Work instruction | Two lines in the data below mark the range: the one with "Computer Science" and the one with "Top Recruiters". Return both, along with every line between them, exactly.

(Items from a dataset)
══════════════════════════════
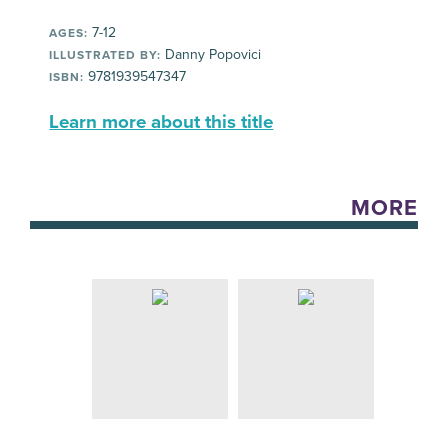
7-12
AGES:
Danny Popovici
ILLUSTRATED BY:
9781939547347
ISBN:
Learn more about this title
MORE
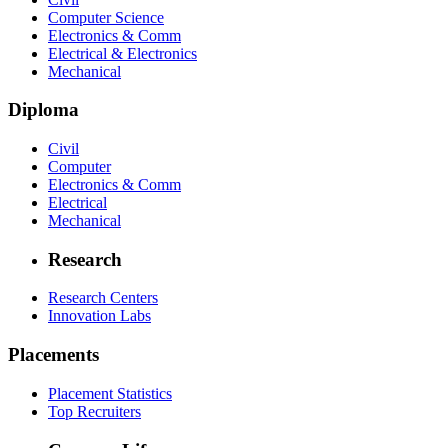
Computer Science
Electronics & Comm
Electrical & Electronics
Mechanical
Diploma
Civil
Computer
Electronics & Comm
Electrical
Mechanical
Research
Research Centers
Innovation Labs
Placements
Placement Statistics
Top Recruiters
══════════════════════════════
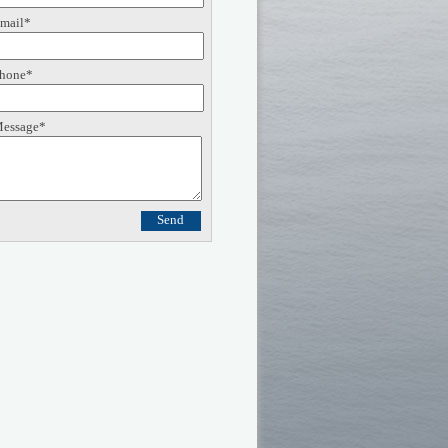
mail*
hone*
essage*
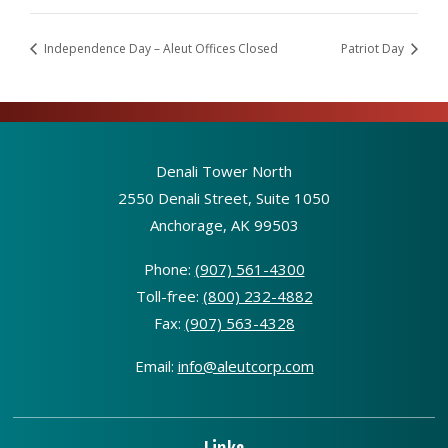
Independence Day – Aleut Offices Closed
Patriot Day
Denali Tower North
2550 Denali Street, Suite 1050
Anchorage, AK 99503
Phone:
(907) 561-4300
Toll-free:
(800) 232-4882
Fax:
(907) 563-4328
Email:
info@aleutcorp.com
══════════════════════════════
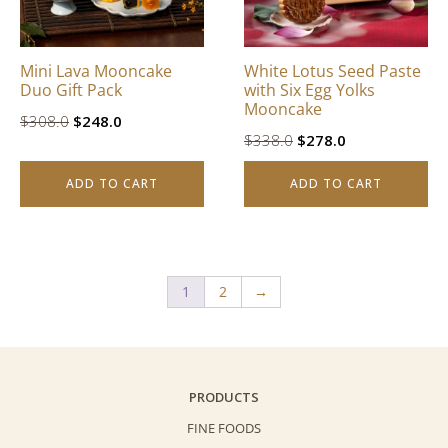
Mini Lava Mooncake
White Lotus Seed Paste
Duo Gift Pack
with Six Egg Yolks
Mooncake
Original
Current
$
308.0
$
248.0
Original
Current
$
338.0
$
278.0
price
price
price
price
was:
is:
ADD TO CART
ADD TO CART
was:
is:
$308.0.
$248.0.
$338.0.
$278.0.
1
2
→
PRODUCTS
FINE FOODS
══════════════════════════════
Task answer |
Computer Science
Electronics & Comm
Electrical & Electronics
Mechanical
Diploma
Civil
Computer
Electronics & Comm
Electrical
Mechanical
Research
Research Centers
Innovation Labs
Placements
Placement Statistics
Top Recruiters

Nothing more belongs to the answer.